Geng and Laramee’s work also uses Eddy analysis to explore how versions vary. Their ‘ShakerVis’ interface presents Eddy values in scatterplots and parallel coordinates, and enables us to select and compare groups of segments and versions. Word lists are presented in heatmaps, and the use of words can be tracked across versions.
Screencast of the interface and visualisations developed by Geng and Laramee
Eddy is a measure of how much one translation of a segment differs from all the other translations of it, in the same language, calculated in terms of the words used. Viv is a measure of how much the set of Eddys associated with one base text segment differs from the sets of Eddys for other base text segments.
(To put it differently: Eddy is the disturbance created when the flows of cultural histories intersect with the flows of individual re-translation decisions. Viv is the energy in the relation between the translated text and all its translations: all those disturbances, cultural changes and individual decisions.)
Eddy and Viv are not measures of properties of translations. They are measures of differences among translations. The purpose of implementing Eddy and Viv is to enable us to create new navigational aids for exploring such differences.

_Listings of elements and regions_
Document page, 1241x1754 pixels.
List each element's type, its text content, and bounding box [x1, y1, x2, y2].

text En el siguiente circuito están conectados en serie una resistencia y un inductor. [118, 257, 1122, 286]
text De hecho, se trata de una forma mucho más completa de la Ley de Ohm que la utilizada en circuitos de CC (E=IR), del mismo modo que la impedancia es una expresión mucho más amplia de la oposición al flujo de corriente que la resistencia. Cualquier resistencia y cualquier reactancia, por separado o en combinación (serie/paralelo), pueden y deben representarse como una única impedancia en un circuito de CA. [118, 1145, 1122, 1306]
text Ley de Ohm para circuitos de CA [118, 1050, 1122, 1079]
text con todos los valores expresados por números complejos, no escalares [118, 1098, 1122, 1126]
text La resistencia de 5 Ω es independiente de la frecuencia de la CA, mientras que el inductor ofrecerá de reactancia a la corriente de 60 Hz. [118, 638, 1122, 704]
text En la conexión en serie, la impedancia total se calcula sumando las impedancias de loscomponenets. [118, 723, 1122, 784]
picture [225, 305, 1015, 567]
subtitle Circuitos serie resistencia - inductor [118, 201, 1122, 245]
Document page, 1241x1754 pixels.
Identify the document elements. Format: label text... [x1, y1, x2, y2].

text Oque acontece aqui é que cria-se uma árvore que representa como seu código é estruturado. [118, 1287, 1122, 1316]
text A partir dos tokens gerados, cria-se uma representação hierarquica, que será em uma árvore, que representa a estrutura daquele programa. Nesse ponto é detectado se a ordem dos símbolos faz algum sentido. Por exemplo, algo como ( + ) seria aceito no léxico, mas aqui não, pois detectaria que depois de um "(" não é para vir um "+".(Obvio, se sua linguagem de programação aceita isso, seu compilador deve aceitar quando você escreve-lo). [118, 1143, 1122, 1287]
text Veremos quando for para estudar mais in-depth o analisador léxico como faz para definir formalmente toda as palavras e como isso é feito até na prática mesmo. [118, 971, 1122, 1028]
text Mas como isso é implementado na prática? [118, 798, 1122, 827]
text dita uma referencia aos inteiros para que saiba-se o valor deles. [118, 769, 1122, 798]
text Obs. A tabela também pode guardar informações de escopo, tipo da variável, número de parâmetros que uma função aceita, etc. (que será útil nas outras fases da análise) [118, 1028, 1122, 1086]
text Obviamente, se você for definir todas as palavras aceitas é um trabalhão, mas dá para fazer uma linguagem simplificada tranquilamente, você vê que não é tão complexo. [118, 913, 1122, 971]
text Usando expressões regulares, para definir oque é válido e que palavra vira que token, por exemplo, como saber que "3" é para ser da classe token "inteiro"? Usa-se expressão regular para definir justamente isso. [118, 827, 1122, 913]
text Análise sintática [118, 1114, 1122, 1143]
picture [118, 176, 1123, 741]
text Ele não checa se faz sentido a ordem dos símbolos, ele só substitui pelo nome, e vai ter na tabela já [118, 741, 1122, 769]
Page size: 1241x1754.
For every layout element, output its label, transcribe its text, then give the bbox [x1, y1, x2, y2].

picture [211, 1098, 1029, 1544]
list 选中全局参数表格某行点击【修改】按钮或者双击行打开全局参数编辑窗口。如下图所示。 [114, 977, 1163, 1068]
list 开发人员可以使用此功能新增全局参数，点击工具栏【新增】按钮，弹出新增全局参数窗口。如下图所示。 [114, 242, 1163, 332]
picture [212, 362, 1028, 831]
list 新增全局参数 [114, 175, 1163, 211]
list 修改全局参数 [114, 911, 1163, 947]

_What you are asked to do_
Extend the passage on the Eddy and Viv measures of translation difference from the point where it stops. These listings are separate material and have no connection to the passage on Eddy and Viv.

_Output of the task_
We are experimenting with different mathematical formulae for Eddy and Viv, based on methods from information retrieval and stylometry.
The algorithms applied here operate on a corpus of texts, consisting of a base text and a number of versions. But these algorithms process only the text within those version segments which are aligned with one base text segment. They do not compare the version segment texts in any way with the base text, nor with the rest of the text of the versions.
The algorithms begin by tokenising each of the version segments, to produce a list of words used and their frequencies (total number of occurrences) for each version. These are referred to below as 'version word lists'. These lists are combined to produce a list of all words found across all versions, with their respective overall frequencies. This is referred to below as the 'corpus word list'.
Note that we do not exclude some function words (‘stopwords’), nor do we stem or lemmatise the texts, or analyse compound words. Words of ‘low’ semantic value, and inflections, can be important in the differences between small-scale segment translations. However, we will experiment with these kinds of processing in future work.
Each word in the corpus word list is considered as representing an axis in N-dimensional space, where N is the length of the corpus word list. For each version, a point is plotted within this space whose co-ordinates are given by the word frequencies in the version word list for that version. (Words not used in that version have a frequency of zero.) The position of a notional 'average' translation is established by finding the centroid of that set of points.
An initial 'Eddy' variation value for each version is calculated by measuring the Euclidean distance between the point for that version and the centroid.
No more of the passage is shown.